Zweiter Weltkrieg, DDR, Corona: Helga Weyhe hat viel erlebt. Am Montag ist Deutschlands älteste Buchhändlerin im Alter von 98 Jahren verstorben
Ihr ganzes Leben widmete sie den Büchern. Stets mit dem Ziel, Menschen neugierig zu machen. Nur selten verließ sie die Buchhandlung, die schon ihr Vater und davor ihr Großvater geführt hatten. Einmal reiste sie nach Amerika. Nach New York zu ihrem Onkel, der in der Lexington Avenue ebenfalls eine Buchhandlung besitzt. Die meiste Zeit aber, blieb sie. In dem kleinen Laden mit den schokoladenbraunen Bücheregalen.
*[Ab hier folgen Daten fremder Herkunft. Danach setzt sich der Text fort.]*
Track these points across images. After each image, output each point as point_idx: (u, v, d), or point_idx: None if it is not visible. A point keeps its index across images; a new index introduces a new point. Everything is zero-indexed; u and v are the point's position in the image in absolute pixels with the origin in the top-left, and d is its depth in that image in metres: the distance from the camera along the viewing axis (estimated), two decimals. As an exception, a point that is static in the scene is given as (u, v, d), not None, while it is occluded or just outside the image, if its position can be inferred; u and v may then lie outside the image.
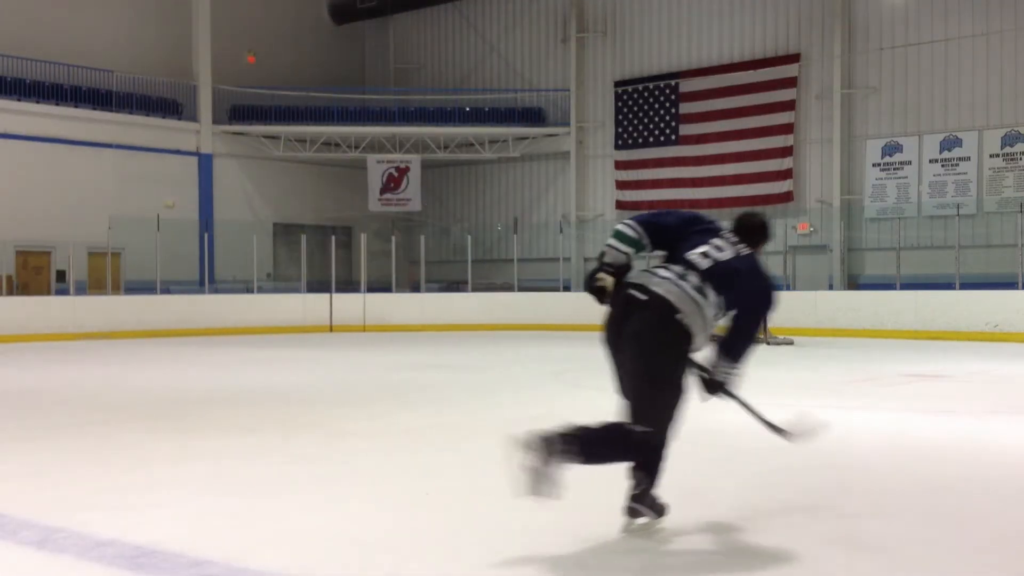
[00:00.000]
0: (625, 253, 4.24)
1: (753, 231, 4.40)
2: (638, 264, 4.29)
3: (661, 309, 4.04)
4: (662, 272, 4.18)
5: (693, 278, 4.12)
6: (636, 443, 4.07)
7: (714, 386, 4.21)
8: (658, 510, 4.22)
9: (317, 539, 4.19)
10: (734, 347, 4.20)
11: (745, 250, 4.30)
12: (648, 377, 4.06)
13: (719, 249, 4.22)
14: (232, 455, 6.36)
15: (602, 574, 3.74)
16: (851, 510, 4.72)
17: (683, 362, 4.11)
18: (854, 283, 23.99)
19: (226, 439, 7.02)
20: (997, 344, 16.98)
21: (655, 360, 4.05)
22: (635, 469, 4.16)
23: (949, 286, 19.95)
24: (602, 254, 4.27)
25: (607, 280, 4.20)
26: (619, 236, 4.27)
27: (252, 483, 5.41)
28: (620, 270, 4.24)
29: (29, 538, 4.19)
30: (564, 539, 4.10)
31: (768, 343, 16.97)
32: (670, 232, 4.30)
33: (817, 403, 8.97)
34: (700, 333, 4.10)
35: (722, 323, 4.29)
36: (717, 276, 4.13)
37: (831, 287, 23.62)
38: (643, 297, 4.09)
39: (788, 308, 19.69)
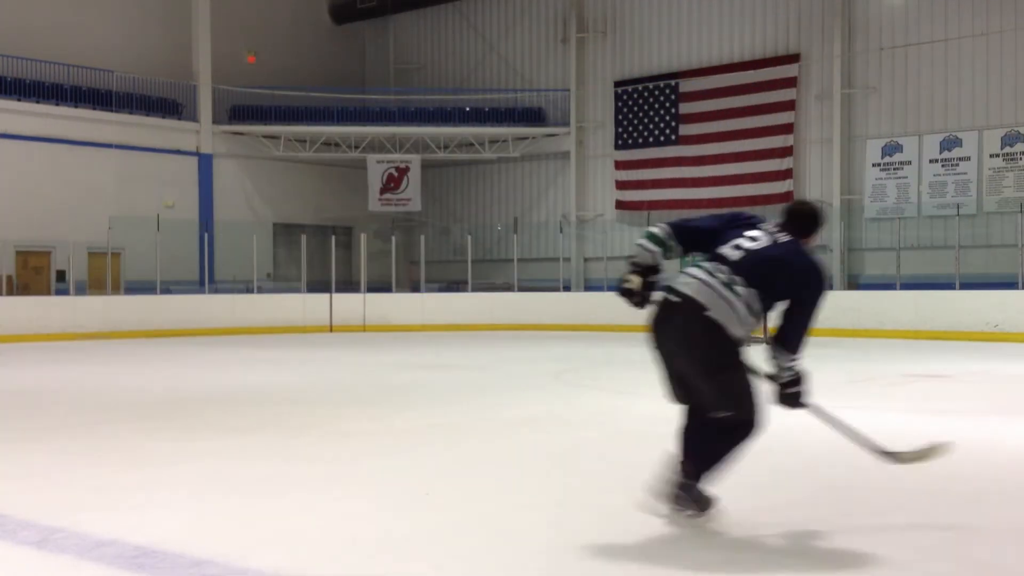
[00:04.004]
0: (651, 252, 4.18)
1: (799, 218, 4.23)
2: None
3: (689, 309, 4.01)
4: (692, 271, 4.13)
5: (722, 274, 4.05)
6: (732, 426, 4.13)
7: (788, 397, 4.23)
8: (703, 503, 4.24)
9: (317, 539, 4.19)
10: (787, 337, 4.14)
11: (785, 238, 4.16)
12: (702, 369, 4.07)
13: (753, 240, 4.12)
14: (232, 455, 6.35)
15: (603, 573, 3.74)
16: (850, 510, 4.72)
17: (729, 348, 4.06)
18: (854, 283, 23.99)
19: (226, 439, 7.02)
20: (997, 344, 16.98)
21: (701, 355, 4.06)
22: (685, 460, 4.19)
23: (949, 286, 19.94)
24: (632, 256, 4.23)
25: (633, 280, 4.16)
26: (648, 236, 4.23)
27: (252, 483, 5.41)
28: (648, 271, 4.18)
29: (29, 538, 4.19)
30: (564, 539, 4.10)
31: (768, 343, 16.97)
32: (704, 233, 4.22)
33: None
34: (734, 327, 4.03)
35: (767, 324, 4.31)
36: (748, 266, 4.04)
37: (831, 287, 23.57)
38: (675, 299, 4.07)
39: (788, 308, 19.84)
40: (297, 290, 23.56)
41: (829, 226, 24.47)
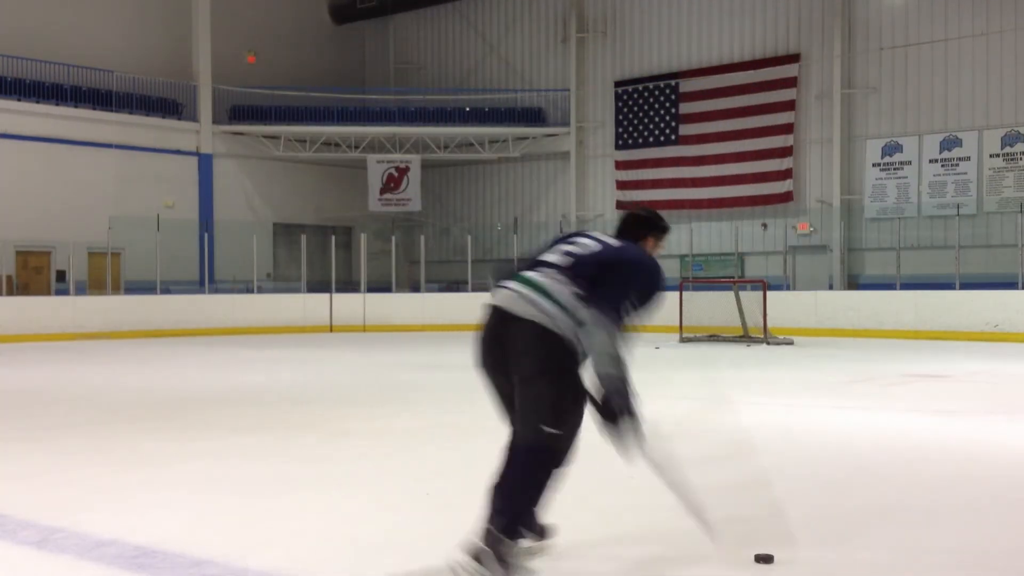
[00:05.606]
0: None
1: (630, 224, 4.01)
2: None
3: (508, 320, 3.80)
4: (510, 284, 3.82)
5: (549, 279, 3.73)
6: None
7: (612, 417, 3.92)
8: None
9: (317, 539, 4.19)
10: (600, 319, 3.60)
11: (619, 242, 3.90)
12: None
13: (585, 245, 3.82)
14: (232, 455, 6.35)
15: (603, 572, 3.74)
16: (851, 510, 4.72)
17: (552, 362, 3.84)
18: (854, 283, 23.98)
19: (226, 439, 7.02)
20: (997, 344, 16.98)
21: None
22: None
23: (949, 286, 19.94)
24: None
25: None
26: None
27: (252, 483, 5.41)
28: None
29: (29, 538, 4.19)
30: (565, 539, 4.10)
31: (768, 343, 16.98)
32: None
33: (817, 403, 8.98)
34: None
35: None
36: (579, 267, 3.72)
37: (831, 287, 23.61)
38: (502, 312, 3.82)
39: (788, 308, 19.88)
40: (297, 290, 23.56)
41: (829, 226, 24.48)
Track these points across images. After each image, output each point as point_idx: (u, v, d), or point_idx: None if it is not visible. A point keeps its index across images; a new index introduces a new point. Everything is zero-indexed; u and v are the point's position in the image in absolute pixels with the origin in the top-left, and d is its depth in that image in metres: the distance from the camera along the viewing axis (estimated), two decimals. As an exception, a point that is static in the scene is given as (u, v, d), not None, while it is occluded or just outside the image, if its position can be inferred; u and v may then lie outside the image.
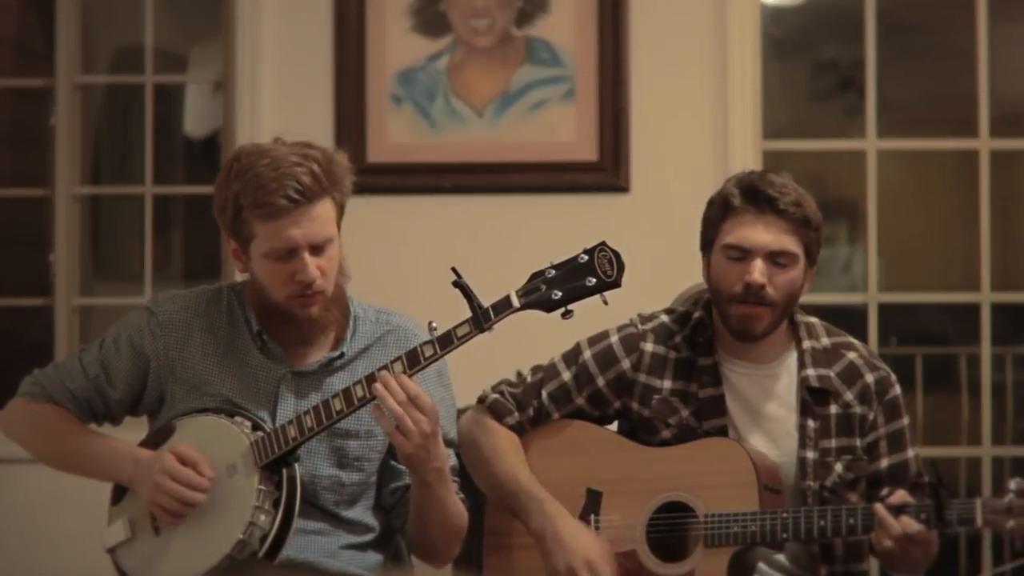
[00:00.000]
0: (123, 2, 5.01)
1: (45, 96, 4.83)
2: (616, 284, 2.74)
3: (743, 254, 2.95)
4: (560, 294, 2.72)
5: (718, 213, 3.00)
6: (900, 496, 2.84)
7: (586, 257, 2.74)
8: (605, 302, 2.74)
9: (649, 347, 3.07)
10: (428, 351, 2.76)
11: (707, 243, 3.03)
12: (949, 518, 2.77)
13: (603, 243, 2.75)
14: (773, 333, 3.01)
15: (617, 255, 2.75)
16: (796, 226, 2.95)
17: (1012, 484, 2.74)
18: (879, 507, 2.81)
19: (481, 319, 2.73)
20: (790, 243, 2.95)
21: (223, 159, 4.60)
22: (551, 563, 2.94)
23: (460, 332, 2.74)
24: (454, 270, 2.73)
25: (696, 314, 3.08)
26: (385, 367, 2.77)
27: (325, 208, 2.84)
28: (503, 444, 3.06)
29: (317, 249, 2.84)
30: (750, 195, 2.96)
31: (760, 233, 2.94)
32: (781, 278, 2.95)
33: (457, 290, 2.74)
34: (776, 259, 2.94)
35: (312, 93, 4.58)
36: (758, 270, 2.93)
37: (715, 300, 3.01)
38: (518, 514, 3.01)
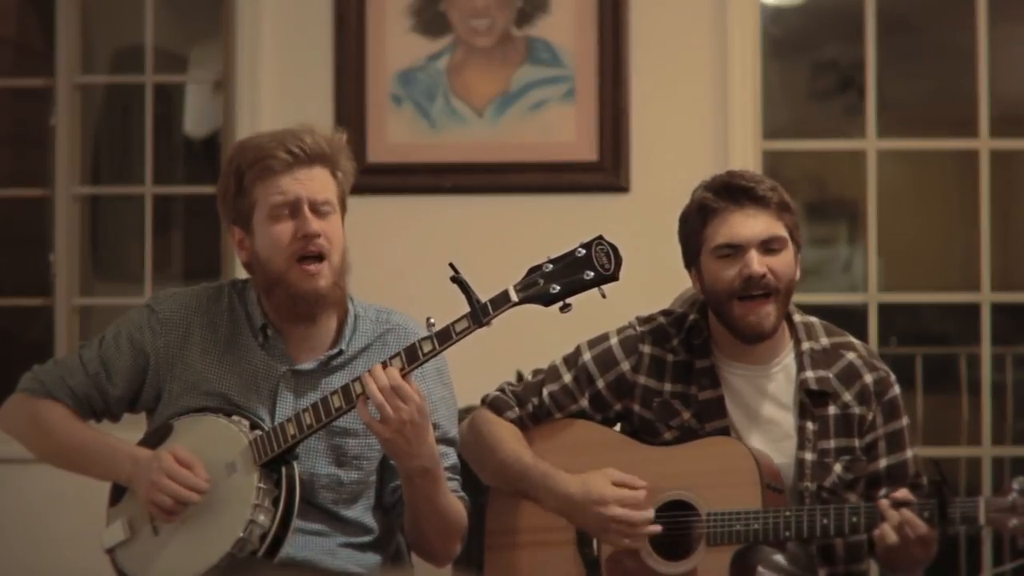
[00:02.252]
0: (123, 2, 5.01)
1: (45, 96, 4.83)
2: (614, 277, 2.74)
3: (735, 250, 2.95)
4: (558, 288, 2.72)
5: (697, 221, 2.99)
6: (903, 494, 2.84)
7: (583, 251, 2.74)
8: (603, 295, 2.74)
9: (647, 349, 3.06)
10: (427, 347, 2.75)
11: (692, 255, 3.03)
12: (952, 516, 2.77)
13: (600, 237, 2.75)
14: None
15: (614, 248, 2.75)
16: (778, 210, 2.96)
17: (1015, 483, 2.74)
18: (882, 501, 2.81)
19: (479, 313, 2.72)
20: (778, 227, 2.96)
21: (223, 159, 4.63)
22: (589, 526, 2.95)
23: (459, 327, 2.74)
24: (452, 266, 2.73)
25: (691, 317, 3.08)
26: (384, 363, 2.77)
27: (324, 175, 2.89)
28: (504, 432, 3.06)
29: (317, 209, 2.86)
30: (726, 192, 2.97)
31: (748, 226, 2.95)
32: (777, 263, 2.95)
33: (456, 287, 2.74)
34: (768, 246, 2.95)
35: (312, 93, 4.58)
36: (756, 261, 2.93)
37: (716, 304, 2.99)
38: (529, 495, 3.01)
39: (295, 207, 2.85)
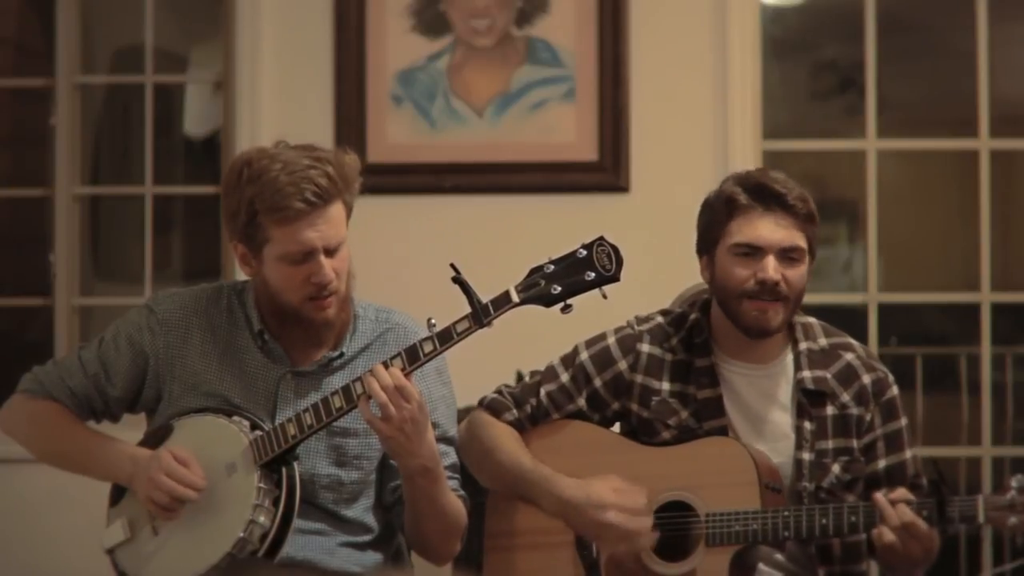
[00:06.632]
0: (123, 2, 5.01)
1: (45, 96, 4.83)
2: (615, 278, 2.74)
3: (754, 251, 2.95)
4: (559, 288, 2.72)
5: (723, 212, 2.98)
6: (901, 494, 2.84)
7: (584, 252, 2.74)
8: (604, 296, 2.74)
9: (646, 348, 3.06)
10: (428, 347, 2.76)
11: (709, 244, 3.02)
12: (951, 515, 2.77)
13: (601, 237, 2.76)
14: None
15: (615, 249, 2.75)
16: (803, 222, 2.96)
17: (1014, 481, 2.75)
18: (879, 497, 2.81)
19: (480, 314, 2.73)
20: (799, 239, 2.96)
21: (223, 159, 4.63)
22: (587, 531, 2.94)
23: (459, 328, 2.74)
24: (452, 266, 2.73)
25: (692, 315, 3.08)
26: (384, 363, 2.77)
27: (338, 210, 2.85)
28: (502, 434, 3.06)
29: (331, 251, 2.85)
30: (757, 192, 2.96)
31: (771, 230, 2.94)
32: (792, 273, 2.95)
33: (457, 288, 2.74)
34: (787, 254, 2.95)
35: (312, 93, 4.58)
36: (772, 267, 2.93)
37: (723, 299, 3.00)
38: (527, 497, 3.00)
39: (310, 254, 2.84)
Als ich Helga Weyhe im Januar 2018 das erste Mal traf, war ich nervös. So nervös, dass ich den Mietwagen beim Parken auf einem salzwedeler Bordstein aufsetzte. Mist!, dachte ich und betrat damals vollkommen durcheinander die Buchhandlung Weyhe. Statt einer, blieb ich sechs Stunden. Wir wurden nur langsam warm miteinander, doch dann richtig. Wir aßen gemeinsam zu Mittag. Ich blieb auch am Nachmittag und kam an einem anderen Tag zurück. Zweimal schrieb ich ihr eine Karte, dreimal telefonierten wir in drei Jahren. Ich habe sie nicht gut gekannt, aber es genügt, um sie zu vermissen.
Man hat eine Verantwortung als Buchhändlerin. Bücher können Leben verändern.
Schon ihr Großvater hatte in dem knarzenden Fachwerkhaus in der Altperverstraße 11 Bücher verkauft. Helga Weyhe selbst wurde am 11. Dezember 1922 im 1. Stock geboren. Früher hätten hier oft Schriftsteller übernachtet. „Ich erinnere mich, wie ich mit ihnen als Kind gesprochen habe", sagte sie einmal. Wir saßen damals hinten im Laden. Überall lagen Bücher. An der Wand hingen schwarz-weiß Fotos der Familie. Einen Computer gab es auch, aber der passte nicht ins Bild.
Helga Weyhe besaß eisblaue, kluge Augen. Ihre goldenen Jahre lagen in den Kriegsjahren. Wenn es den Zweiten Weltkrieg nicht gegeben hätte, wäre sie vielleicht gereist und wäre nicht in Salzwedel geblieben. Doch da war nichts zu machen. Obwohl alles hätte anders kommen können, schien Helga Weyhe stets zufrieden in ihrem alten Laden. Sie mochte die Menschen und die Menschen mochten sie. „Man hat eine Verantwortung als Buchhändlerin. Bücher können Leben verändern", sagte sie einmal. Und ein anderes Mal: „Bücher haben mir so viel gegeben. Sie bedeuten Freiheit."
Das letzte Mal, das wir schnackten, war letztes Jahr. Es war ein Gespräch von knapp einer Stunde. Wir sprachen darüber, was wirklich zählt im Leben und ich fragte sie, was ihr Geheimnis für ein glückliches und erfülltes Leben sei. „Das ist schwer. Ich denke, man sollte ebenmäßig leben. Sich Ziele setzen, aber nicht denken, dass die Welt untergeht, wenn man sie nicht erreicht. Ich glaube die Gelassenheit ist eines der höchsten Güter, die ein Mensch besitzen kann."
Auf die Frage, „Womit sollte man im Leben nie aufhören?" sollte, sagte sie: „Neugierig und offen zu bleiben. Menschen und Ideen gegenüber. Ideen sollte man stets prüfen."
Helga Weyhe war eine außergewöhnliche Frau, die viele Herzen berührte. In liebevoller Erinnerung folgt hier ein Film, der von meinem Partner und Filmemacher, Jack Sewell, gedreht wurde. Er war stets dabei, wenn wir uns sahen und fing Szenen ein, die vielleicht ein Stück weit zeigen, wer sie war – als Buchhändlerin und als Mensch. Ruhen Sie in Frieden, liebe Frau Weyhe.
Ihre Cora Remmert & Jack Sewell
"Welche Kraft liegt doch in den Worten und in diesem Film. Es ist eine Kunst, Dinge einfach geschehen zu lassen und sich selbst dabei zurückzunehmen. Nur daraus entsteht ein solch wundervoller und besonderer Moment."
*Das Feedback wurde von einer Schreibgefährtin verfasst, bei der die Kommentarfunktion nicht funktionierte.
Der Text und auch der Film über Helga Weyhe hat mich sehr berührt. Was wird nun aus dem Buchladen? Vielen Dank für den tollen Beitrag an Euch.